Por Thalie Deen –
Nações Unidas, 5/5/2015 – A mão direita da Arábia Saudita não sabe o que faz seu pé esquerdo, afirma um diplomata asiático para descrever a paradoxal política militar em curso no Iêmen.
Os sauditas, que lideram uma coalizão de países árabes em apoio ao presidente iemenita, Abdu Rabbu Mansur Hadi, cujo governo foi derrubado por forças rebeldes xiitas hities em janeiro, são acusados de bombardeio indiscriminado que causaram a morte de 1.080 pessoas, em sua maioria civis, e deixaram 4.352 feridos, o que desatou uma crise humanitária em grande escala no Iêmen.
Como se quisesse compensar seus pecados, a Arábia Saudita anunciou no mês passado a doação de US$ 274 milhões “para as operações humanitárias no Iêmen”, segundo a Organização das Nações Unidas (ONU).
No dia 22 de abril a Arábia Saudita suspendeu temporariamente seus ataques aéreos, que duraram quase um mês, presumivelmente pela pressão dos Estados Unidos, cujo governo se preocupa com a mortandade civil. O jornal The New York Times perguntou a um funcionário norte-americano não identificado por que Washington interveio para que Riyadh cessasse os bombardeios. “Muito dano colateral”, respondeu, se referindo às mortes de civis.
Os ataques da chamada Operação Tempestade Decisiva no Iêmen demoliram fabricas e bairros residenciais, e também afetaram um centro de armazenamento pertencente à organização humanitária Oxfam, com sede em Londres, que informou que ali eram guardadas provisões humanitárias sem valor militar. A Oxfam recebeu com satisfação o anúncio sobre a suspensão dos bombardeios no Iêmen, mas alertou que o trabalho para levar ajuda a milhões de iemenitas apenas começou.
Grace Ommer, diretora da organização no Iêmen, afirmou à IPS que os bombardeios aéreos e a violência dos últimos 28 dias antes da trégua teriam matado 900 pessoas, das quais metade era de civis. “A notícia de que os ataques aéreos terminaram, pelo menos temporariamente, é bem-vinda e esperamos que isto prepare o caminho para que todas as partes no conflito atual encontrem uma paz negociada permanente”, afirmou.

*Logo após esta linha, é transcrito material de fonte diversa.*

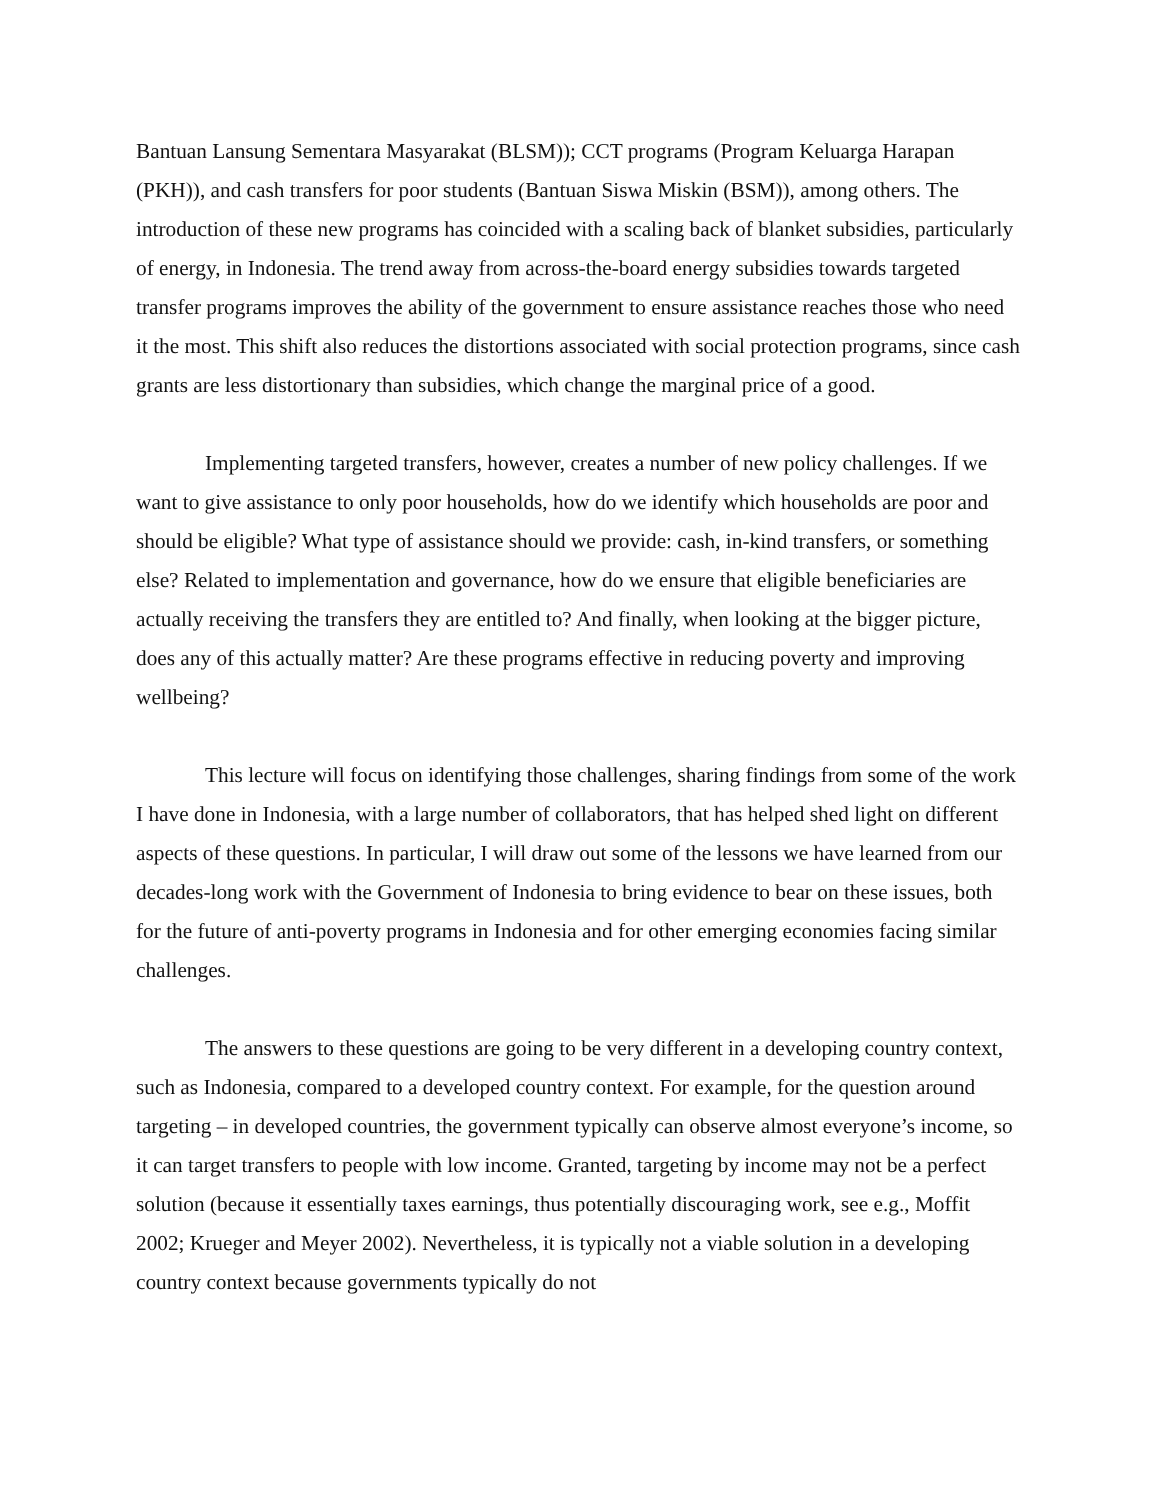Bantuan Lansung Sementara Masyarakat (BLSM)); CCT programs (Program Keluarga Harapan (PKH)), and cash transfers for poor students (Bantuan Siswa Miskin (BSM)), among others. The introduction of these new programs has coincided with a scaling back of blanket subsidies, particularly of energy, in Indonesia. The trend away from across-the-board energy subsidies towards targeted transfer programs improves the ability of the government to ensure assistance reaches those who need it the most. This shift also reduces the distortions associated with social protection programs, since cash grants are less distortionary than subsidies, which change the marginal price of a good.
Implementing targeted transfers, however, creates a number of new policy challenges. If we want to give assistance to only poor households, how do we identify which households are poor and should be eligible? What type of assistance should we provide: cash, in-kind transfers, or something else? Related to implementation and governance, how do we ensure that eligible beneficiaries are actually receiving the transfers they are entitled to? And finally, when looking at the bigger picture, does any of this actually matter? Are these programs effective in reducing poverty and improving wellbeing?
This lecture will focus on identifying those challenges, sharing findings from some of the work I have done in Indonesia, with a large number of collaborators, that has helped shed light on different aspects of these questions. In particular, I will draw out some of the lessons we have learned from our decades-long work with the Government of Indonesia to bring evidence to bear on these issues, both for the future of anti-poverty programs in Indonesia and for other emerging economies facing similar challenges.
The answers to these questions are going to be very different in a developing country context, such as Indonesia, compared to a developed country context. For example, for the question around targeting – in developed countries, the government typically can observe almost everyone’s income, so it can target transfers to people with low income. Granted, targeting by income may not be a perfect solution (because it essentially taxes earnings, thus potentially discouraging work, see e.g., Moffit 2002; Krueger and Meyer 2002). Nevertheless, it is typically not a viable solution in a developing country context because governments typically do not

Segundo Ommer, “a notícia também dá enorme alivio aos 160 trabalhadores iemenitas que temos no país, bem como ao resto da população civil, que luta para sobreviver a esta última crise em seu frágil país”. Como a instabilidade, a insegurança e os combates continuam, as partes no conflito devem permitir que as organizações de ajuda entreguem a assistência humanitária aos milhões de pessoas que dela precisam, acrescentou.
A Oxfam também informou que o Iêmen é o país mais pobre do Oriente Médio, onde 16 milhões de seus 26 milhões de habitantes dependem da ajuda para sobreviver. A recente escalada da violência só agravou a catástrofe humanitária existente, ressaltou a organização.

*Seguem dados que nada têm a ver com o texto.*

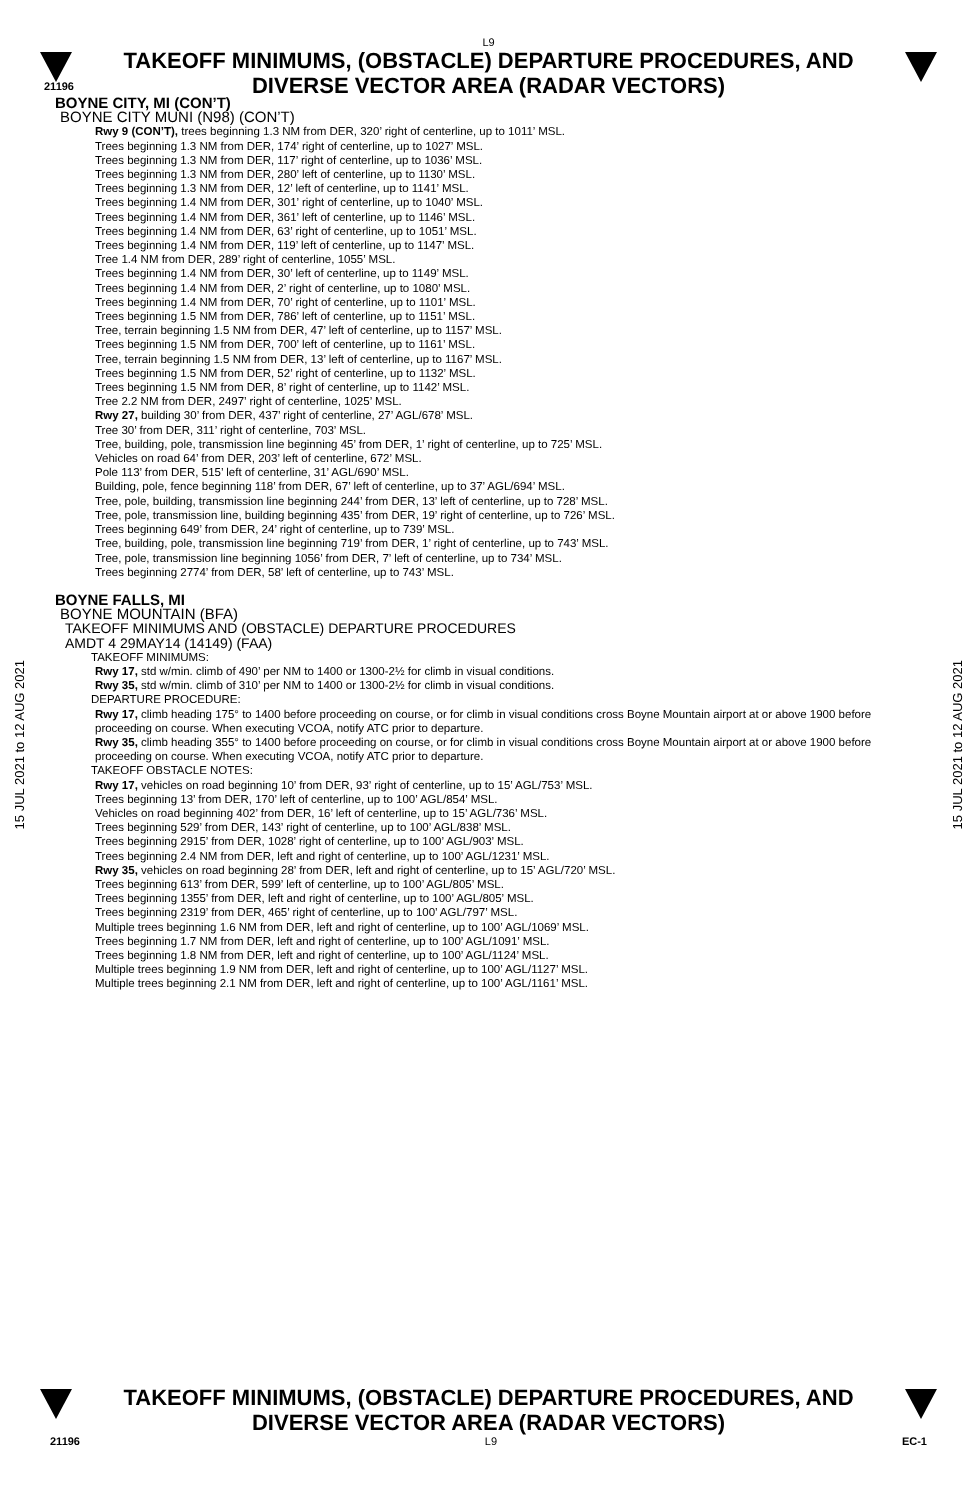L9
TAKEOFF MINIMUMS, (OBSTACLE) DEPARTURE PROCEDURES, AND
DIVERSE VECTOR AREA (RADAR VECTORS)
21196
15 JUL 2021 to 12 AUG 2021
15 JUL 2021 to 12 AUG 2021
BOYNE CITY, MI (CON’T)
BOYNE CITY MUNI (N98) (CON’T)
Rwy 9 (CON’T), trees beginning 1.3 NM from DER, 320’ right of centerline, up to 1011’ MSL.
Trees beginning 1.3 NM from DER, 174’ right of centerline, up to 1027’ MSL.
Trees beginning 1.3 NM from DER, 117’ right of centerline, up to 1036’ MSL.
Trees beginning 1.3 NM from DER, 280’ left of centerline, up to 1130’ MSL.
Trees beginning 1.3 NM from DER, 12’ left of centerline, up to 1141’ MSL.
Trees beginning 1.4 NM from DER, 301’ right of centerline, up to 1040’ MSL.
Trees beginning 1.4 NM from DER, 361’ left of centerline, up to 1146’ MSL.
Trees beginning 1.4 NM from DER, 63’ right of centerline, up to 1051’ MSL.
Trees beginning 1.4 NM from DER, 119’ left of centerline, up to 1147’ MSL.
Tree 1.4 NM from DER, 289’ right of centerline, 1055’ MSL.
Trees beginning 1.4 NM from DER, 30’ left of centerline, up to 1149’ MSL.
Trees beginning 1.4 NM from DER, 2’ right of centerline, up to 1080’ MSL.
Trees beginning 1.4 NM from DER, 70’ right of centerline, up to 1101’ MSL.
Trees beginning 1.5 NM from DER, 786’ left of centerline, up to 1151’ MSL.
Tree, terrain beginning 1.5 NM from DER, 47’ left of centerline, up to 1157’ MSL.
Trees beginning 1.5 NM from DER, 700’ left of centerline, up to 1161’ MSL.
Tree, terrain beginning 1.5 NM from DER, 13’ left of centerline, up to 1167’ MSL.
Trees beginning 1.5 NM from DER, 52’ right of centerline, up to 1132’ MSL.
Trees beginning 1.5 NM from DER, 8’ right of centerline, up to 1142’ MSL.
Tree 2.2 NM from DER, 2497’ right of centerline, 1025’ MSL.
Rwy 27, building 30’ from DER, 437’ right of centerline, 27’ AGL/678’ MSL.
Tree 30’ from DER, 311’ right of centerline, 703’ MSL.
Tree, building, pole, transmission line beginning 45’ from DER, 1’ right of centerline, up to 725’ MSL.
Vehicles on road 64’ from DER, 203’ left of centerline, 672’ MSL.
Pole 113’ from DER, 515’ left of centerline, 31’ AGL/690’ MSL.
Building, pole, fence beginning 118’ from DER, 67’ left of centerline, up to 37’ AGL/694’ MSL.
Tree, pole, building, transmission line beginning 244’ from DER, 13’ left of centerline, up to 728’ MSL.
Tree, pole, transmission line, building beginning 435’ from DER, 19’ right of centerline, up to 726’ MSL.
Trees beginning 649’ from DER, 24’ right of centerline, up to 739’ MSL.
Tree, building, pole, transmission line beginning 719’ from DER, 1’ right of centerline, up to 743’ MSL.
Tree, pole, transmission line beginning 1056’ from DER, 7’ left of centerline, up to 734’ MSL.
Trees beginning 2774’ from DER, 58’ left of centerline, up to 743’ MSL.
BOYNE FALLS, MI
BOYNE MOUNTAIN (BFA)
TAKEOFF MINIMUMS AND (OBSTACLE) DEPARTURE PROCEDURES
AMDT 4 29MAY14 (14149) (FAA)
TAKEOFF MINIMUMS:
Rwy 17, std w/min. climb of 490’ per NM to 1400 or 1300-2½ for climb in visual conditions.
Rwy 35, std w/min. climb of 310’ per NM to 1400 or 1300-2½ for climb in visual conditions.
DEPARTURE PROCEDURE:
Rwy 17, climb heading 175° to 1400 before proceeding on course, or for climb in visual conditions cross Boyne Mountain airport at or above 1900 before proceeding on course. When executing VCOA, notify ATC prior to departure.
Rwy 35, climb heading 355° to 1400 before proceeding on course, or for climb in visual conditions cross Boyne Mountain airport at or above 1900 before proceeding on course. When executing VCOA, notify ATC prior to departure.
TAKEOFF OBSTACLE NOTES:
Rwy 17, vehicles on road beginning 10’ from DER, 93’ right of centerline, up to 15’ AGL/753’ MSL.
Trees beginning 13’ from DER, 170’ left of centerline, up to 100’ AGL/854’ MSL.
Vehicles on road beginning 402’ from DER, 16’ left of centerline, up to 15’ AGL/736’ MSL.
Trees beginning 529’ from DER, 143’ right of centerline, up to 100’ AGL/838’ MSL.
Trees beginning 2915’ from DER, 1028’ right of centerline, up to 100’ AGL/903’ MSL.
Trees beginning 2.4 NM from DER, left and right of centerline, up to 100’ AGL/1231’ MSL.
Rwy 35, vehicles on road beginning 28’ from DER, left and right of centerline, up to 15’ AGL/720’ MSL.
Trees beginning 613’ from DER, 599’ left of centerline, up to 100’ AGL/805’ MSL.
Trees beginning 1355’ from DER, left and right of centerline, up to 100’ AGL/805’ MSL.
Trees beginning 2319’ from DER, 465’ right of centerline, up to 100’ AGL/797’ MSL.
Multiple trees beginning 1.6 NM from DER, left and right of centerline, up to 100’ AGL/1069’ MSL.
Trees beginning 1.7 NM from DER, left and right of centerline, up to 100’ AGL/1091’ MSL.
Trees beginning 1.8 NM from DER, left and right of centerline, up to 100’ AGL/1124’ MSL.
Multiple trees beginning 1.9 NM from DER, left and right of centerline, up to 100’ AGL/1127’ MSL.
Multiple trees beginning 2.1 NM from DER, left and right of centerline, up to 100’ AGL/1161’ MSL.
TAKEOFF MINIMUMS, (OBSTACLE) DEPARTURE PROCEDURES, AND
DIVERSE VECTOR AREA (RADAR VECTORS)
21196 L9 EC-1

Sara Hashash, da Anistia Internacional disse que mais de 120 mil pessoas foram obrigadas a abandonar suas casas desde que começou a campanha militar saudita em março, o que provocou “uma crescente crise humanitária”.
O porta-voz da ONU, Stephane Djurric, disse à imprensa que a doação saudita será destinada às necessidades de 7,5 milhões de iemenitas nos próximos três meses. Os fundos proporcionarão “assistência alimentar a 2,6 milhões de pessoas, água potável e saneamento a cinco milhões de pessoas, serviços de proteção a 1,4 milhão e apoio nutricional para cerca de 79 mil pessoas”, acrescentou.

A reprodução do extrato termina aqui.